Malam itu bulan sabit, bentuknya yang hanya seperdelapan bagian menampakkan wajah langit seolah seperti sedang memicingkan mata. Alam seakan sedang ikut mendengarkan debaran jantungku yang semakin tidak menentu. Lalu lalang kendaraan diseberang jalan seolah bergerak tanpa suara, semuanya serasa hening, ikut menunggu sebuah keputusan besar yang sesaat lagi akan aku dapatkan. Suasana di sekitarnya yang temaram membuat aku sukar sekali menebak-nebak akan kemana ekspresi wajah Bunga selanjutnya.
Secara berlahan aku melihat senyum Bunga mulai merekah....., Bunga mengangguk tanpa bersuara. Seolah tak percaya aku dekatkan lagi wajahku untuk menatap wajahnya lebih jelas. Matanya yang bening dan indah nampak berkaca-kaca, senyumnya tetap tersungging di wajahnya yang teduh dan merona. Spontan aku meraih tangannya dan menggengamnya. Saat itu seoalah ada bagian dari hatiku yang meledak bercerai berai, beban kekhawatiran yang tadi sempat menggumpal, kini terlepas begitu saja. Hingar-bingar lalulintas di seberang jalan, kini seakan kembali terdengar.
"Auw..! jangan keras-keras mas...", Bunga memekik sedikit agak kencang. Beberapa pasang mata seketika melihat kearah kami dengan ekspresi wajah yang bertanya-tanya..
"Maaf-maaf....", rupanya tanpa sadar aku telah menggenggam tangan Bunga dengan kencang.

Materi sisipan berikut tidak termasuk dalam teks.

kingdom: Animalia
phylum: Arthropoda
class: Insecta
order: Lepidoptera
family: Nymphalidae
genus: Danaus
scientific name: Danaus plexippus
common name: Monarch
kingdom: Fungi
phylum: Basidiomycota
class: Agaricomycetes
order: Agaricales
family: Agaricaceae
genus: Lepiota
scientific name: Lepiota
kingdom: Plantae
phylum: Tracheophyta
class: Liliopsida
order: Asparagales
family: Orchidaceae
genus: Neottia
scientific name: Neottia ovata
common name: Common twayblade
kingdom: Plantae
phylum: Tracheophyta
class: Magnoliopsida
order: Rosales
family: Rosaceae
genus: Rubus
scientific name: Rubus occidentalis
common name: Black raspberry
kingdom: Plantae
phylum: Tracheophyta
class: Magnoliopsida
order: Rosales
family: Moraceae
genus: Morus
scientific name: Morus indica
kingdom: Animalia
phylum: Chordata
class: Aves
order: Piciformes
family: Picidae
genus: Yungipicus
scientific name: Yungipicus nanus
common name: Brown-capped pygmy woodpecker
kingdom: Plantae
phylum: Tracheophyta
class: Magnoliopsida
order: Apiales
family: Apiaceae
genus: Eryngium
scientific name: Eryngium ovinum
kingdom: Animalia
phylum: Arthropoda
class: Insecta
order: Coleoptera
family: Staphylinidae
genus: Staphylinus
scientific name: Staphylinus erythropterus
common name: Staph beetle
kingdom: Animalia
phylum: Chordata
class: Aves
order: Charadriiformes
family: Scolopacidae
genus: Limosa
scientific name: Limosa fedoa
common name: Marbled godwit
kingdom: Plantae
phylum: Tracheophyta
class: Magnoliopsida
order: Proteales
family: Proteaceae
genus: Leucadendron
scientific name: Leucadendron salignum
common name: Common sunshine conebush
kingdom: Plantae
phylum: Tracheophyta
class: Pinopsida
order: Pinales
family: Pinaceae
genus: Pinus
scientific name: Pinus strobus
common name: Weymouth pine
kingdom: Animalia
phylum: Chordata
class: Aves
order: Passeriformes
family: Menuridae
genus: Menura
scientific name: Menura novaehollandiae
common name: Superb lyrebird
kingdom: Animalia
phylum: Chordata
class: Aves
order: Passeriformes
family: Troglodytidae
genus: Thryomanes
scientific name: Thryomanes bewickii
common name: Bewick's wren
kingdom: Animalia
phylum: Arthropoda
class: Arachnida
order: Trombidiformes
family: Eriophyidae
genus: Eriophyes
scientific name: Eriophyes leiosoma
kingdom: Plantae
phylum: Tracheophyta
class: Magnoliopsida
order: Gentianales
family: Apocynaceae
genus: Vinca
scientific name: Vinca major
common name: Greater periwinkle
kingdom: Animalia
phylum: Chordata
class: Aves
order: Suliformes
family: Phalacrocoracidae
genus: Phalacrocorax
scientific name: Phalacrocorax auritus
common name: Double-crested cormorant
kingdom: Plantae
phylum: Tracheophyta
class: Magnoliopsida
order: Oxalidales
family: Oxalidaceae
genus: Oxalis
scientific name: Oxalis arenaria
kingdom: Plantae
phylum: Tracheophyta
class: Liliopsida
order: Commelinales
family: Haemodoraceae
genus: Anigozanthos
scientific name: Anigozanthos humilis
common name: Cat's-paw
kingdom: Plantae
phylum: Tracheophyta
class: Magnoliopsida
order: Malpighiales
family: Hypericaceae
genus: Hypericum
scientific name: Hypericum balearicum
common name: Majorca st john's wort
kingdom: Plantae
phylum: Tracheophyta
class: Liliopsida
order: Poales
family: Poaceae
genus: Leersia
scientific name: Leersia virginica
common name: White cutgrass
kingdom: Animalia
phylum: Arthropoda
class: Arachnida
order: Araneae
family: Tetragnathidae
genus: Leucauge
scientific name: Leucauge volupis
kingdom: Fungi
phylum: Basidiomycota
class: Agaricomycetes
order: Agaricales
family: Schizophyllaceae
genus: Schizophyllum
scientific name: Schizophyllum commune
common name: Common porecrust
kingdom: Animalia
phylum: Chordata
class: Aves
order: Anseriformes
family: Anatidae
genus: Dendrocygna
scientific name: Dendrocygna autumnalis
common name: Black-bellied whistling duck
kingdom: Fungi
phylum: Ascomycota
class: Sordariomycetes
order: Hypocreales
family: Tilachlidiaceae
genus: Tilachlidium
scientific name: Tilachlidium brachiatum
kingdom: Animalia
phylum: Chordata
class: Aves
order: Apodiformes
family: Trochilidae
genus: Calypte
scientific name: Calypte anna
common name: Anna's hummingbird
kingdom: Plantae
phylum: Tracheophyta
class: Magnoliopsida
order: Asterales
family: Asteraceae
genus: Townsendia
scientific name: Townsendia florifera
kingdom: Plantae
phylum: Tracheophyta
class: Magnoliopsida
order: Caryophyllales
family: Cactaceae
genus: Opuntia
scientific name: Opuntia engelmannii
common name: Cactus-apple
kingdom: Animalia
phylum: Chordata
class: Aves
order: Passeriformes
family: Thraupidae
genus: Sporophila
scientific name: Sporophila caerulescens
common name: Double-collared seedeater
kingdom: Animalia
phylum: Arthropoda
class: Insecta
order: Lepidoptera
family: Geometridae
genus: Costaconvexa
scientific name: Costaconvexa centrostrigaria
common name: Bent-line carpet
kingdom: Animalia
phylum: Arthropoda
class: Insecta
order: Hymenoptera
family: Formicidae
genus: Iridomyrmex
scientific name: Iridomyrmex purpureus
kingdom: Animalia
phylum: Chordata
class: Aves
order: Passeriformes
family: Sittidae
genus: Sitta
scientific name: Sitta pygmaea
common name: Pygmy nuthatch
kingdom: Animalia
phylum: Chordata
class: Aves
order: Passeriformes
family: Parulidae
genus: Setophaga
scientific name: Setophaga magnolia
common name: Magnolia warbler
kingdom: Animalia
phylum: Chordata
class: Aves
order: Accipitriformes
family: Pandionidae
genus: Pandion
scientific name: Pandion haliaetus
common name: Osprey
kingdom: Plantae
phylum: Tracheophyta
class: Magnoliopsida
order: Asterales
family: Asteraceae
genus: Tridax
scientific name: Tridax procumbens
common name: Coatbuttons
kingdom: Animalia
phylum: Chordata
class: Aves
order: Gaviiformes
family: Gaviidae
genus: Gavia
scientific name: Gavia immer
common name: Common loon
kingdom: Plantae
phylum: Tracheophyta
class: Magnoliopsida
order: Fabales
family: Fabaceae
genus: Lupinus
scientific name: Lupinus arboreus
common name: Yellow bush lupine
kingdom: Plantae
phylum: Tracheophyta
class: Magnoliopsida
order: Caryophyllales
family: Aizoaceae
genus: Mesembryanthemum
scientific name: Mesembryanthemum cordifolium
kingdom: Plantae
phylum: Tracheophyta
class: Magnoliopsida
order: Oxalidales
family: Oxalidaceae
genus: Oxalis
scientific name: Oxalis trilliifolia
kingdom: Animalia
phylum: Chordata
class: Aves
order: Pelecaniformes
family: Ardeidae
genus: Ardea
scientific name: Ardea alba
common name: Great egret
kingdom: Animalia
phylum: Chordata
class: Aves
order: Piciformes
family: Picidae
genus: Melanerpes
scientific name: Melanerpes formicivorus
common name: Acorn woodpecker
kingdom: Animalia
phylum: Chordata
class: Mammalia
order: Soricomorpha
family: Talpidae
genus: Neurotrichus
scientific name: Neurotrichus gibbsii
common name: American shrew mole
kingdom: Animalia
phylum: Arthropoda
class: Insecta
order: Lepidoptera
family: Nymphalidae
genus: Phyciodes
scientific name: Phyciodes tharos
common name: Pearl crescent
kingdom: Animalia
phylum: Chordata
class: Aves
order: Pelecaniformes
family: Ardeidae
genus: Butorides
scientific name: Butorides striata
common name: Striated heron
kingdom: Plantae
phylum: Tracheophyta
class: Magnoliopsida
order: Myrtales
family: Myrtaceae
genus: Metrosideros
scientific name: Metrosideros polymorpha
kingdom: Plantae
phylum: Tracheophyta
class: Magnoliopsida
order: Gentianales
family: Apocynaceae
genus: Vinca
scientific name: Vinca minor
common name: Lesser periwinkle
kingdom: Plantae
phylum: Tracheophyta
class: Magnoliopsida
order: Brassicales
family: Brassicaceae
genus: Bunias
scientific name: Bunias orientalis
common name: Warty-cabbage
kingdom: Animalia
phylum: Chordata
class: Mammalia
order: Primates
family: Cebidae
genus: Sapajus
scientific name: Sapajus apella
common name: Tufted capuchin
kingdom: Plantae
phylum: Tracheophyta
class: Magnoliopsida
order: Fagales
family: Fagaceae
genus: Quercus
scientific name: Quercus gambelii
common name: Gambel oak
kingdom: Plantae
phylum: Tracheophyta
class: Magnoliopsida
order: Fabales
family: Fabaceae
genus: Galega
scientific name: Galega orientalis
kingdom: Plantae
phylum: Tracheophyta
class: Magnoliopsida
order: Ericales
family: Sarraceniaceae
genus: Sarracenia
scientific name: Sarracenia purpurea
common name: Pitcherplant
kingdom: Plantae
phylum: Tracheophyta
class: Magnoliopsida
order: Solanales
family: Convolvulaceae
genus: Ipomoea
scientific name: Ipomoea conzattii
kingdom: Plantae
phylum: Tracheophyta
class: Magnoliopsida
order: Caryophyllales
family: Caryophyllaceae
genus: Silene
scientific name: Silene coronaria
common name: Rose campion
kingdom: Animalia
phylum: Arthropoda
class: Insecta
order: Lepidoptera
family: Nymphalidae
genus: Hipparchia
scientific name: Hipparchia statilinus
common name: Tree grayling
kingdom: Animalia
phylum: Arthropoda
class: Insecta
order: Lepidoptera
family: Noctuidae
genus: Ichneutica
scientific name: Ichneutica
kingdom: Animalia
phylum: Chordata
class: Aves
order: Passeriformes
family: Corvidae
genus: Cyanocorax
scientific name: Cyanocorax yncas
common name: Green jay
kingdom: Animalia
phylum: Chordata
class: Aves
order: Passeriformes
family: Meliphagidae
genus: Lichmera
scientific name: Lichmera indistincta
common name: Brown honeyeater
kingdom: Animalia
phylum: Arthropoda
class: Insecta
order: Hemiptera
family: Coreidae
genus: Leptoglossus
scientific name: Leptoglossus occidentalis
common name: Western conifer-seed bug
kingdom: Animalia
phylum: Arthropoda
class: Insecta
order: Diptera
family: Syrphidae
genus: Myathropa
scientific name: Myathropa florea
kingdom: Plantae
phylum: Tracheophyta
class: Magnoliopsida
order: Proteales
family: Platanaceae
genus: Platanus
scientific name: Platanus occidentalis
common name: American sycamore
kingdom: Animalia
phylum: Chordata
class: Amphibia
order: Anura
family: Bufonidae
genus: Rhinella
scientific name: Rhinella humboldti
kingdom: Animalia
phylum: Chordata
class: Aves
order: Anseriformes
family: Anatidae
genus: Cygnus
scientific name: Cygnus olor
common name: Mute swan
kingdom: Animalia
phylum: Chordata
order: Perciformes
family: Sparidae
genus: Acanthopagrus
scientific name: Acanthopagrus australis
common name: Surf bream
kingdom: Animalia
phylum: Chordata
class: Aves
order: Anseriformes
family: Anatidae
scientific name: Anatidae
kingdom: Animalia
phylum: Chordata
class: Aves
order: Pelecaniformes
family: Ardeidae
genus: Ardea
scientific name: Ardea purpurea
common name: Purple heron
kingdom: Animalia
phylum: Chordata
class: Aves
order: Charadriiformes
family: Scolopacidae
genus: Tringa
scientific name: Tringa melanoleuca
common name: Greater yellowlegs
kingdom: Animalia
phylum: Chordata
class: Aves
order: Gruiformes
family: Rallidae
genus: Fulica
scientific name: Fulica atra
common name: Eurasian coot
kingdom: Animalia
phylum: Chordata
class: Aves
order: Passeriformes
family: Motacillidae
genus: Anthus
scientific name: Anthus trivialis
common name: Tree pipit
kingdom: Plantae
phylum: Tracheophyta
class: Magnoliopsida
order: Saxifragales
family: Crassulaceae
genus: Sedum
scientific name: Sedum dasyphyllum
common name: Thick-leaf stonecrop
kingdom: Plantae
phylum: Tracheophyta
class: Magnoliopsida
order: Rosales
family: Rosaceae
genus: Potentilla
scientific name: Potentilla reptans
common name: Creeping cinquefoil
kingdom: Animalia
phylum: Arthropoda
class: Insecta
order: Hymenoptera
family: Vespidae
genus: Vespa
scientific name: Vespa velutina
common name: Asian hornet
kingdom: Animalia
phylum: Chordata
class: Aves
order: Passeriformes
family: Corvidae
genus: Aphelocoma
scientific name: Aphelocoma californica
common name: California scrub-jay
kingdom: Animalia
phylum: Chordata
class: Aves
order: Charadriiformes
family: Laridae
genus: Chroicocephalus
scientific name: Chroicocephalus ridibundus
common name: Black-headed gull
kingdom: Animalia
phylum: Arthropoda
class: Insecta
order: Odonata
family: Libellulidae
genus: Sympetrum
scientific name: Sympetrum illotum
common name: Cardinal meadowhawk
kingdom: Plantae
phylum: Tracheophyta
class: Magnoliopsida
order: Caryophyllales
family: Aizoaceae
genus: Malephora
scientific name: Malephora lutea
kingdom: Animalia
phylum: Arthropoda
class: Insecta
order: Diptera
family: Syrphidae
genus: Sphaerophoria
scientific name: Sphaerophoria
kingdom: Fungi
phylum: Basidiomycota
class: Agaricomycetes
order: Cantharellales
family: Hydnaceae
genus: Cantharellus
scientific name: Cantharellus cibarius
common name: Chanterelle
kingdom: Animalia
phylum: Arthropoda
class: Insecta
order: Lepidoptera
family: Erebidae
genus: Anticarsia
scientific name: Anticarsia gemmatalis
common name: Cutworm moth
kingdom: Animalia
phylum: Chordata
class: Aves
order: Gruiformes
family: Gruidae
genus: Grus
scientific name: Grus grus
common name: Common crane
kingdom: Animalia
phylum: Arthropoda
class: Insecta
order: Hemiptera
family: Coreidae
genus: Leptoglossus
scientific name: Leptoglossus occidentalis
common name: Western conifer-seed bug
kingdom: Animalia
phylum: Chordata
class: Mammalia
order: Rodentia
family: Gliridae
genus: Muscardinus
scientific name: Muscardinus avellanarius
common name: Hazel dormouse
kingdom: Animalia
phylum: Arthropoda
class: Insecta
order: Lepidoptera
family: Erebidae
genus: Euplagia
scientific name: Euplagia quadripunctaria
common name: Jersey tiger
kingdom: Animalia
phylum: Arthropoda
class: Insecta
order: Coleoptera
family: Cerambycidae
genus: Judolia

Aku longgarkan genggamanku, dan kini beralih mengusap-usap punggung tangannya yang kesakitan. Berulang-ulang aku bisikkan kata maaf. Aku melirik ke sekelilingku dan aku lihat beberapa orang menggeleng-gelengkan kepala dan kembali berpaling ke kegiatannya semula. Senyum Bunga yang tadi sempat ter-jedah kini kembali merekah menebarkan pesonanya. Bunga membalas tatapanku seolah ingin kembali menguji keseriusanku. Sesat aku dan Bunga saling bertatapan, dengan kedua tangan tetap saling berggenggaman. Suara musik 'slow rock' yang sayup-sayup terdengar, seolah-olah berubah menjadi dentingan gitar lagu-lagu kenangan. Malam itu kembali menjadi malam yang teramat indah bagi diriku.
Aku memasuki babak baru dalam hidupku, masa dimana aku mulai merasakan cinta dengan seorang wanita yang sesungguhnya . Mungkin inilah saatnya aku mulai harus berfikiran dewasa. Hari-hari selanjutnya seakan hanya milik aku dan Bunga. Frekwensi pertemuanku dengan Bunga kini tidak hanya lagi setiap malam minggu. Kapanpun aku butuh teman untuk berbicara atau Bunga membutuhkan tempat 'curhat', kami selalu berusaha untuk berjumpa. Hanya saja kesibukanku menyelesaikan tugas akhirku dan kesibukan Bunga mengerjakan tugas-tugas kuliahnya masih tetap membuat kami tidak sertamerta leluasa untuk selalu bersama. Kami memang sepakat, apapun perkembangan hunbungan kami, kuliah tetap nomor satu. Latar belakang keluargaku yang berasal dari keluarga sederhana membuat hubunganku dengan bunga tetap bersahaja. Tidak ada acara jalan-jalan di 'mall' atau ketempat-tempat hiburan untuk berfoya-foya. Hanya sesekali, jika ada jedah kuliah, kami berjalan-jalan ke tempat-tempat wisata di sekitar kota Bandung, itu pun berombongan dengan teman-teman sekampus Bunga atau teman-teman satu kosku.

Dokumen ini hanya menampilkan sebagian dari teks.